Sydney - A Olimpíada será uma excelente oportunidade para os australianos divulgarem o seu país e o modo de viver nesta ilha continental.
Por isso, o escritor David Malouf, um dos intelectuais mais renomados da Austrália, não acredita que algum dos protestos anunciados possa atrapalhar os Jogos. Autor de Lembrando Babilônia, livro traduzido no Brasil pela Companhia das Letras, no qual descreve o preconceito dos primeiros colonizadores contra os aborígines e imigrantes, Malouf disse ao Estado que o país mudou bastante desde então e quer mostrar isso na Olimpíada.
"Os preconceitos são inevitáveis em qualquer sociedade, mas na Austrália não há muito espaço para posições radicais", afirma o escritor. Por isso, ele duvida de que aconteça algum protesto ou greve capaz de atrapalhar a realização dos Jogos. "Confronto não faz parte do estilo australiano", nota Malouf. "Ficaria muito surpreso se houvesse mais do que um barulho na mídia."
Tudo está muito diferente, segundo ele, da primeira Olimpíada realizada na Austrália, em 1956, em Melbourne. "Desde então, o país renunciou à política da Austrália branca, admitiu asiáticos e muçulmanos e concedeu cidadania aos aborígines", ressalta o autor australiano. "Minorias começaram a ser ouvidas, novas classes surgiram do boom da mineração e o puritanismo anglo-saxão foi substituído por um estilo de vida mediterrâneo.
A origem disso tudo, porém, está lá no final do século 18, quando a primeira leva de prisioneiros saiu da Inglaterra para uma ilha perdida entre os Oceanos Pacífico e Índico.
"Nossa colônia penal foi diferente, mais de recuperação do que de punição", anota Malouf. "Todos vieram para trabalhar e, no fim da sentença, resolveram ficar para criar riquezas." Além disso, ele destaca que alguns traços da Inglaterra na época, como o nível tecnológico adiantado e a tradição de governos estáveis, facilitaram a construção de um país.
"O assentamento disso tudo muito cedo, conseguiu dar a todos boas condições de trabalho e dividir as forças mais pela negociação do que pelo confronto", explica ele.

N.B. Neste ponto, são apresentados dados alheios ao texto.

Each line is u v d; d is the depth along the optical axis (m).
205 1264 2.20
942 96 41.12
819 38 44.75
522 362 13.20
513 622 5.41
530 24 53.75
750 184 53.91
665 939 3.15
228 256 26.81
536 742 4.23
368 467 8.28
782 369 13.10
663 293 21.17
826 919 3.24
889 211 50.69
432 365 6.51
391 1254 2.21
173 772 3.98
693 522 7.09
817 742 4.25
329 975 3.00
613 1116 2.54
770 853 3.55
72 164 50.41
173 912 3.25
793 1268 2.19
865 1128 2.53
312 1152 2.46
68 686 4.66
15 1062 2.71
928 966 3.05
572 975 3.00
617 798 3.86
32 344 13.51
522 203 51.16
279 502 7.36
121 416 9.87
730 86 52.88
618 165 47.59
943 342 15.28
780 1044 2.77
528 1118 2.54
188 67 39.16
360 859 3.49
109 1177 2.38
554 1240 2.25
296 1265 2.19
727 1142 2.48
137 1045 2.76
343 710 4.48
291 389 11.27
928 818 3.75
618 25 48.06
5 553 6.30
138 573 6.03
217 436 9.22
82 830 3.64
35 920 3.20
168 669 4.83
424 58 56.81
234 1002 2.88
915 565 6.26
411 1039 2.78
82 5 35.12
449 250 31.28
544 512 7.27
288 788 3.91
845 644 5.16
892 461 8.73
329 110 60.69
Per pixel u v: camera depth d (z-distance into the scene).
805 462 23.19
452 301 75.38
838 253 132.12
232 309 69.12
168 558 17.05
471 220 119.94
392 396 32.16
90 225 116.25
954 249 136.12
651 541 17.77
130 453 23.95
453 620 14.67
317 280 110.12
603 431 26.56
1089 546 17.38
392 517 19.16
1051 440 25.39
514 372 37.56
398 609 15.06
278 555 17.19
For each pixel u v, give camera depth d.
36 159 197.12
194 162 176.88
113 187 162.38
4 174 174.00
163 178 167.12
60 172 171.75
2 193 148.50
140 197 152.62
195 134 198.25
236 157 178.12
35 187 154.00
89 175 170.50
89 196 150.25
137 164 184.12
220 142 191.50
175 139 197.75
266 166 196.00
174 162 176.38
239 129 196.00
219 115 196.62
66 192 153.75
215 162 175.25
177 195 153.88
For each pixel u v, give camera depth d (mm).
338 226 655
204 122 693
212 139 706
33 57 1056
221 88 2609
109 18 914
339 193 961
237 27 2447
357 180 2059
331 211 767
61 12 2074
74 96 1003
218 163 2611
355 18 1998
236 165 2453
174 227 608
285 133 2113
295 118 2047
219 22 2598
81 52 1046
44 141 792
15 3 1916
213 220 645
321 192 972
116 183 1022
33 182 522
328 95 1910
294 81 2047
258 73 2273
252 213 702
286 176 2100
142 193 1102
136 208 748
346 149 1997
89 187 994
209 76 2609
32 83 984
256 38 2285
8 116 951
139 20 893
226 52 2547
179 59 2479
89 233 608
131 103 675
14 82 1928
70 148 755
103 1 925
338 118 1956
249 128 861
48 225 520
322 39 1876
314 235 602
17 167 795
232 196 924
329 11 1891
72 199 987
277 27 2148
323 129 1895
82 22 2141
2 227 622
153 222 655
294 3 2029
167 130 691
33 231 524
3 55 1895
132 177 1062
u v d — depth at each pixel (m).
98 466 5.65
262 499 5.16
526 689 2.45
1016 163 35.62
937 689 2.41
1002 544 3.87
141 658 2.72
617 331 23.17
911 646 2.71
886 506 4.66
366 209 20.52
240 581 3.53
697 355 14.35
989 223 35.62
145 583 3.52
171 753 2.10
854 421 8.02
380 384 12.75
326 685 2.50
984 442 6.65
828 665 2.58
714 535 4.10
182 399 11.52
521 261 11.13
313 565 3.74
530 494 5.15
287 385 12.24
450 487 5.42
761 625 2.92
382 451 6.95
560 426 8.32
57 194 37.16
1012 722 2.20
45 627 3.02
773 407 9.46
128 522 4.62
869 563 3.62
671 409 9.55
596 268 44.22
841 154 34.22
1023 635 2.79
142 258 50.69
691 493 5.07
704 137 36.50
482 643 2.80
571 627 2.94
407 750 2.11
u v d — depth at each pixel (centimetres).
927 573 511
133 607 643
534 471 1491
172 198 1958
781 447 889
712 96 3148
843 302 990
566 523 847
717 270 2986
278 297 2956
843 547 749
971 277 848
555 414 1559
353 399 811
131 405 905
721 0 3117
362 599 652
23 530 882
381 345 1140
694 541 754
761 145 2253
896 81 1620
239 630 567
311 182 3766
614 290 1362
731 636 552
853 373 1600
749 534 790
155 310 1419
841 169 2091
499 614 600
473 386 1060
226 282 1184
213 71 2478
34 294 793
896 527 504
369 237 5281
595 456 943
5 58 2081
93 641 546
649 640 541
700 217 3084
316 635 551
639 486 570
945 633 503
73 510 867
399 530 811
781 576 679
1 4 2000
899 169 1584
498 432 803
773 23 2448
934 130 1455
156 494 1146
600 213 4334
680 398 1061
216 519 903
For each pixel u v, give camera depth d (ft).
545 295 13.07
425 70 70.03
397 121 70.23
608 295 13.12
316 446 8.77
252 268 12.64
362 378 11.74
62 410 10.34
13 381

Mais do que isso, o autor destaca o espírito de fraternidade que os australianos herdaram dos ancestrais prisioneiros e exilados. "É um sentimento que vem de uma tradição de solidariedade numa ilha que era prisão, próprio daqueles que ficaram fora do sistema ou fracassaram."
É essa Austrália que Malouf espera que seja vista pelo mundo nos próximos dias. Apesar disso, ele reconhece problemas. "Os aborígines ainda enfrentam desigualdades, desnutrição e desemprego", admite. "Se todos esses problemas podem ser remediados só com a política, é uma questão para o debate." Acima de tudo, porém, ele considera os australianos afortunados. "Se são felizes, isso já é outra história."